#### EXCERPT TO READ
I'll post more launch party pics soon. :)

Saturday, May 23, 2015

What's today? It's Book Launch Day!

Good morning, folks! I'm super excited because today is the official book launch!!!

To start us off, here's another stop on the blog tour:

http://ilovetoreadandreviewbooks.blogspot.com/2015/05/liam-darcy-i-loathe-you.html

Also a reminder that if you're planning on coming to the book launch, the fun starts at 3:00pm at The King's English bookshop in Salt Lake City.

More details here.

I know there are many of you who would love to be there but can't because of distance or timing or prior commitments. If that's you, thank you! I'm so grateful for your support. Seriously. It means a lot.

For you guys, I'm planning to take the party online next week so that those who can't make it today can still participate. Stay tuned for quizzes, an online interview with the author, and possibly even a few prizes and giveaways.

 And if you're local, I do have more events coming up soon, including a signing at the Orem Barnes & Noble on June 11 at 7:00 pm. I'll post more details about that when it gets a little closer.

For now, just know that I love you guys and I'm thankful for all you're doing for me!

Happy Saturday!


Wednesday, May 20, 2015

More of the blog tour!

Check out today's review!

http://littlelightdesigncollective.com/2015/05/the-jane-journals-liam-darcy-i-loathe-you-book-review/

Just as a reminder, the launch party is this Saturday from 3:00 to 5:00 pm at The King's English in Salt Lake City.
########
#### PROVIDED DATA
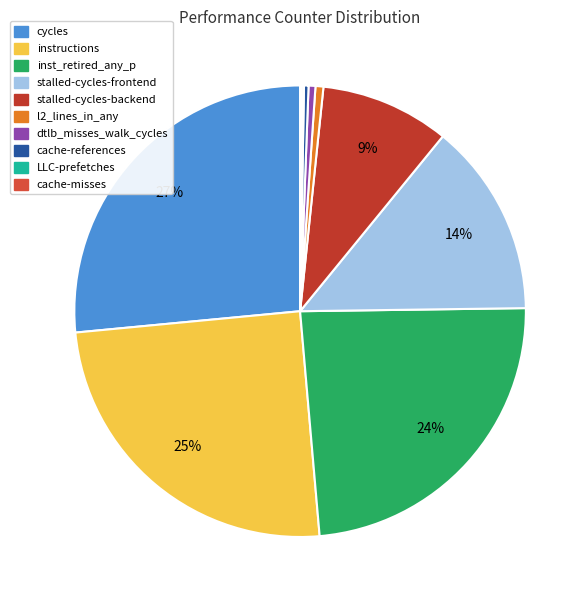

Rank the categories by value from highest to lowest.

cycles, instructions, inst_retired_any_p, stalled-cycles-frontend, stalled-cycles-backend, l2_lines_in_any, dtlb_misses_walk_cycles, cache-references, LLC-prefetches, cache-misses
########
> **CHECK YOUR UNDERSTANDING**
1. How would you render this sentence from the book launch blog posts in Spanish: "For you guys, I'm planning to take the party online next week so that those who can't make it today can still participate."
2. Answer these from the book launch blog posts:
(a) At what bookshop is the launch party held?
(b) On what date is the signing at the Orem Barnes & Noble?
(c) What time does the launch party end, according to the Wednesday post?
3. Pick up the book launch blog posts after their final sentence and keep writing.
The listing comes from a separate source.

> **WRITTEN ANSWERS**
1. Para ustedes, tengo pensado llevar la fiesta a internet la próxima semana para que quienes no puedan venir hoy también puedan participar.

2.
(a) The King's English bookshop in Salt Lake City
(b) June 11
(c) 5:00 pm

3.
I would LOVE to see you there!

We'll have raffle prizes and a fun quiz and giveaways. I'll probably end up reading a little bit of my book out loud, even though that sounds super awkward to me. Plus you'll get to hang out with lots of other Austen-loving people. What's not to like?

For more info about the event, click here:

http://www.kingsenglish.com/event/heidi-doxey-liam-darcy-i-loathe-you

Hope you can make it!

Monday, May 18, 2015

Blog tour: Day . . . honestly I've lost track of the days.

Hey friends,

Here's today's blog tour review. I'm pleased with it. :)

http://www.wishfulendings.com/2015/05/blog-tour-review-giveaway-liam-darcy-i.html#more

As for me and my life, I spent the entire evening playing MASH. Yes, I still do that. But only with my very best friend as a way of catching up on our lives. She lives far away.

It was good times.

I also walked to the library and got the following books.

The Princess and the Hound by Mette Ivie Harrison
Ten Things I Hate about Me by Randa Abdel-Fattah
The Here and Now by Ann Brashares
Rooftoppers by Katherine Rundell
and Binny for Short by Hilary McKay

Which should I read first? I can't decide.

Hope your Monday was equally lovely.

Saturday, May 16, 2015

Blog Tour: Day 5!

Good morning, friends! I'm exhausted but excited for another day at the LDStorymakers Conference.

Are you guys getting sick of the blog tour? Yeah, me neither.*

Today's review is great. You can see it here . . .

http://amandanicolle.blogspot.com/2015/05/liam-darcy-i-loathe-you.html

I just want to say that I'm really thankful for all of you—bloggers, friends, and everyone—who have posted reviews online, shared my posts, and helped me to spread the word about my book. I'm so appreciative. There's no way I could do this alone.

So basically, you guys are awesome. Happy Saturday!

(*Sorry if you are. I can't promise I'll shut up about my book anytime soon, but I will promise to blog about something not related to my book sometime in the nearish future. How's that for a vague commitment?)


Friday, May 15, 2015

Blog Tour: Day 4

And the blog tour continues!!! Today you can win a free copy of my book, so be sure to check out the link below.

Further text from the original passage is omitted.